Pages

Thursday, January 26, 2012

Heteronym

I have been a reading machine as of late.  I read Stephen King's 11/22/63, all 3 books of the Hunger Games and now I am finishing The Art of Fielding before I start a new book TBA for Book Club.  I have really only had time to accomplish this much "reading" because I  have been setting my Kindle to Text-to-Speech while I drive my hour commute to and from work each day.  It is a wonderful change of pace from listening to music (the same songs every day for two hours really gets old) and it helps keep me from road rage which is pretty huge for me. Don't worry I still think other drivers are stupid... I just don't think about it as much since I have a story to concentrate on.


Anyway when my Kindle "reads" to me it isn't an Audio book it is just a computer reading the words.  It doesn't really acknowledge any punctuation, nor does it pause between chapters; so really it sounds like one big run on sentence but once you get the rhythm and move past the monotone voice you end up just as engrossed as if you were reading it to yourself.

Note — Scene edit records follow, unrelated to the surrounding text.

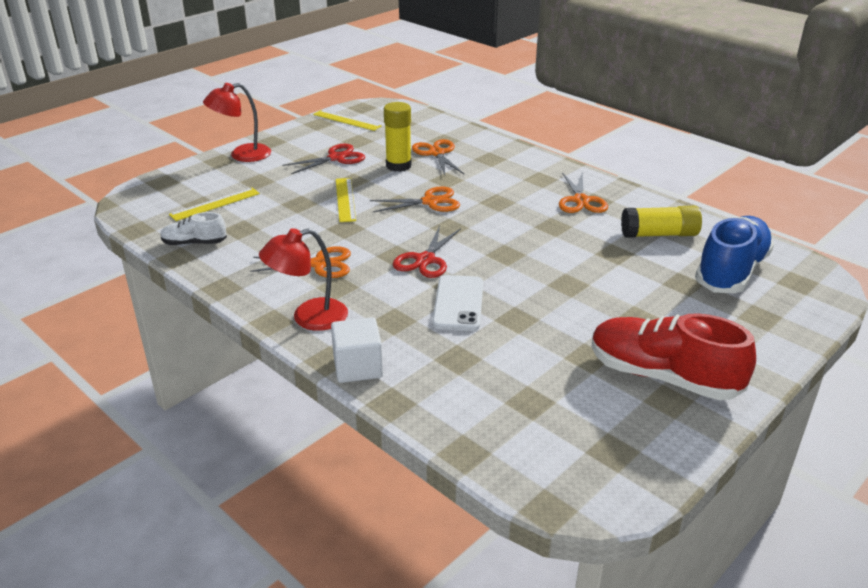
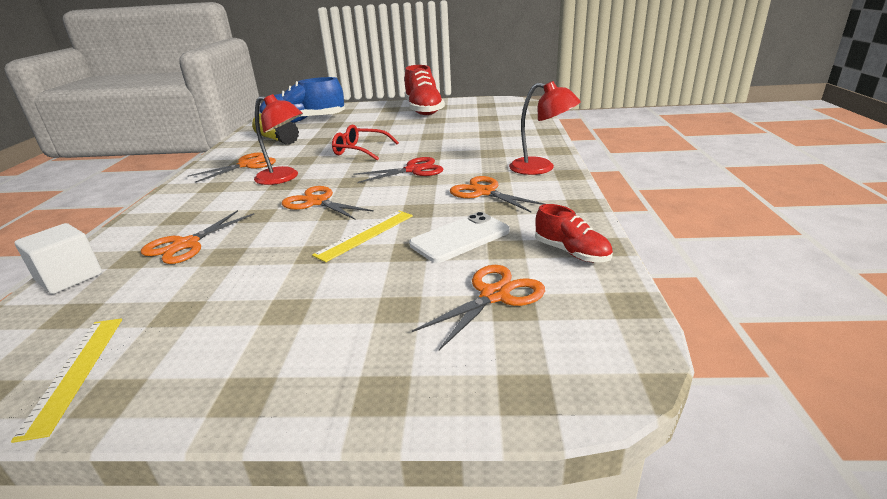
camera: 130 degrees left, 5 degrees down
white shoe [160,212,227,246] -> red shoe [535,204,613,262]
yellow ruler [169,188,260,221] -> orange scissors [412,265,545,350]
red lamp [203,83,271,162] -> red lamp moved to [254,94,303,185]
red scissors [282,144,365,174] -> none
white cube [331,317,383,383] -> white cube moved to [15,223,102,294]
yellow glue stick [384,102,411,172] -> none
white phone [432,275,483,331] -> white phone moved to [409,212,510,263]
none -> red glasses [332,124,399,161]

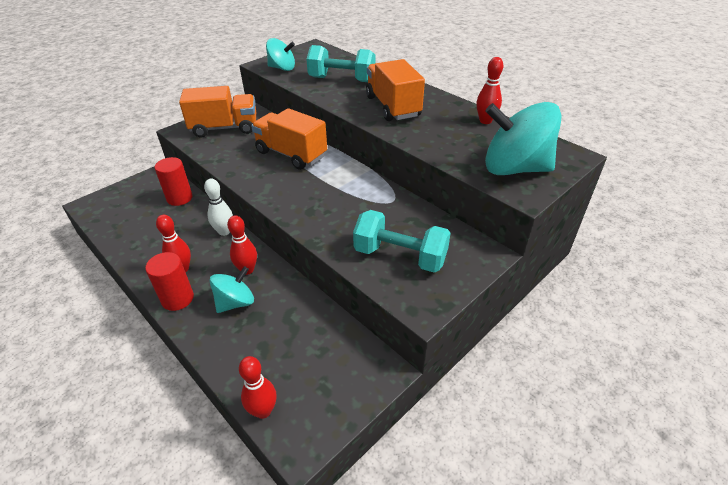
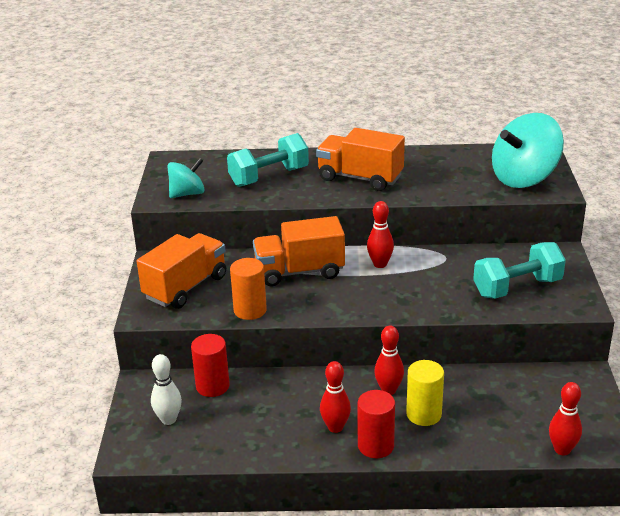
camera: 45 degrees left, 10 degrees down
white bowling pin [204,179,233,236] -> white bowling pin moved to [151,354,182,425]
turquoise spinning top [209,266,254,313] -> yellow cylinder [406,360,444,426]
red bowling pin [476,57,504,124] -> red bowling pin moved to [367,201,394,268]
none -> orange cylinder [230,258,267,320]

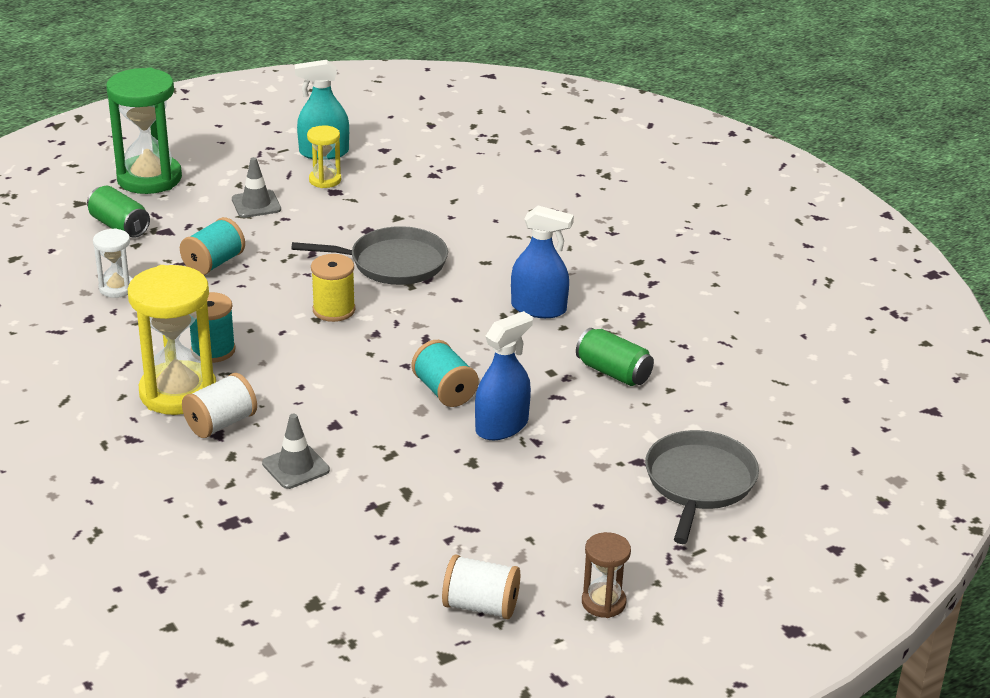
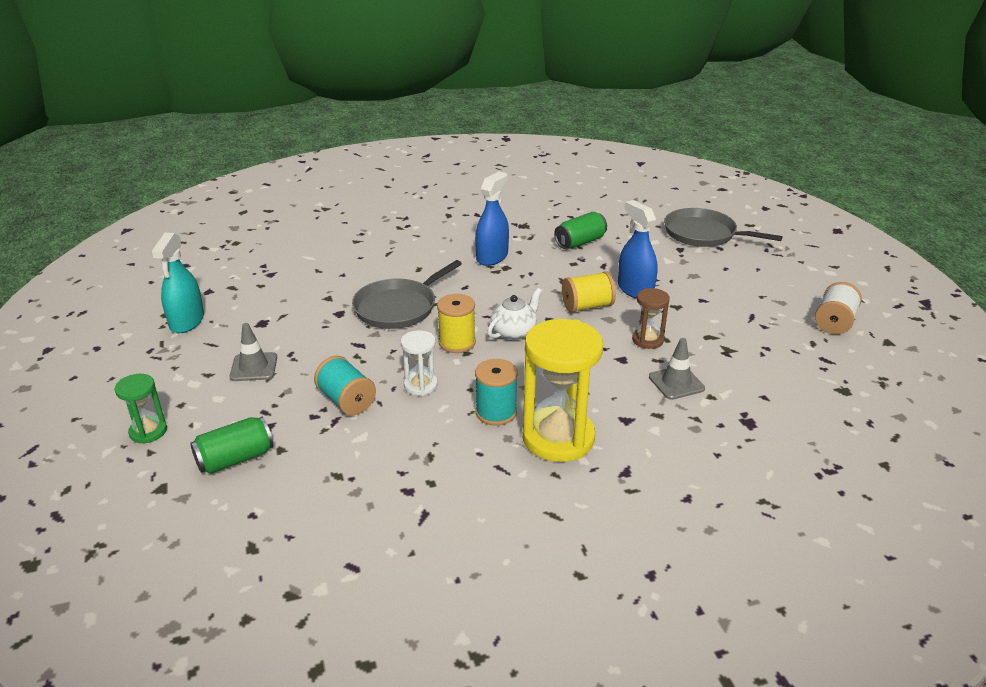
camera: 75 degrees left, 0 degrees up
white hourglass [93,228,133,298] -> white hourglass moved to [401,330,438,396]
green hourglass [106,68,182,194] -> green hourglass [115,374,167,444], size x0.50
white spool [182,373,257,438] -> none
grey pan [291,226,448,285] -> grey pan turned 150 degrees counterclockwise [352,260,462,329]
yellow hourglass [307,125,341,188] -> none
turquoise spool [412,340,479,407] -> yellow spool [562,271,616,313]
brown hourglass [582,532,631,618] -> brown hourglass moved to [632,288,670,349]
none -> white teapot [487,288,542,340]

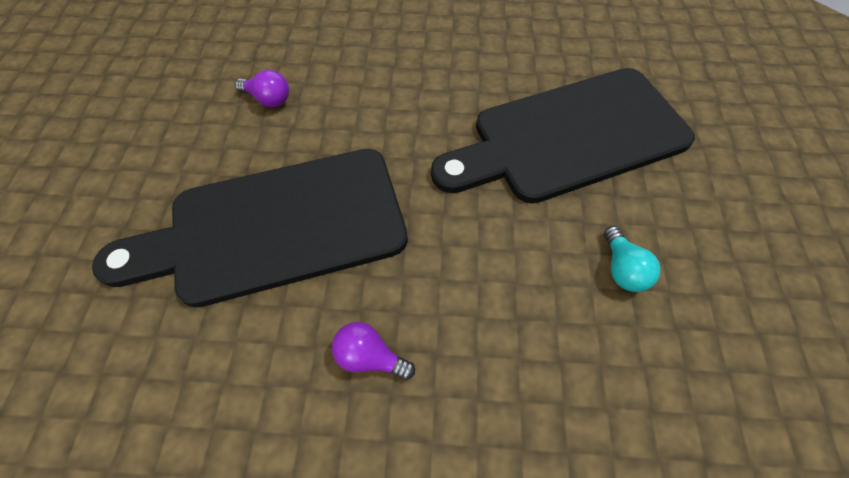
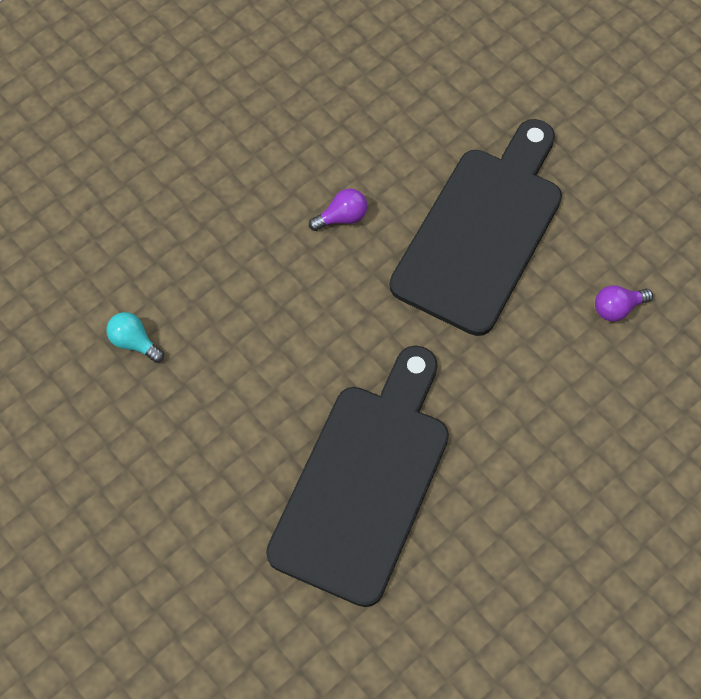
camera: 135 degrees right, 5 degrees up
turquoise light bulb [604,226,661,292] -> turquoise light bulb moved to [106,312,164,363]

One thing that has stood out to me is the crazy amount of heteronyms the English language has.  For those of you who are linguistic specialist a heteronyms are words that are written identically but have different pronunciations and meanings.  So for example: live (to have life) and live (to be alive).  These two words are spelled exactly the same but pronounced differently AND have a different meaning.  This is something my Kindle NEVER gets right but that when I would read a sentence on my own I wouldn't think twice about which word I should read. 

Out of curiosity I decided to see how many of these words we actually have in English and good ol' Wikipedia hooked me up.


Check some of my favorites:
abuse  and  abuse
allied  and  allied
alternate  and  alternate
appropriate  and  appropriate
attribute  and  attribute
articulate  and  articulate
axes  and  axes
bass  and  bass
buffet  and  buffet
close  and  close
compact  and  compact
conduct  and  conduct
console  and  console
convict  and  convict
desert  and  desert
dove  and  dove
entrance  and  entrance
invalid  and  invalid
lead  and  lead
live  and  live
minute  and  minute
mobile  and  mobile
moped  and  moped
object  and  object
polish  and  Polish
present  and  present
produce  and  produce
project  and  project
read  and  read
rebel  and  rebel
record  and  record
refuse  and  refuse
sake  and  sake
sewer  and  sewer
subject  and  subject
tear  and  tear
wind  and  wind
wound  and  wound




So just when you think English is totally stupid you will be glad to know that it is possible to have heternoyms in non letter based languages such as Chinese.  Refer to Wiki link above for example.  I'm glad to know us English speakers aren't alone.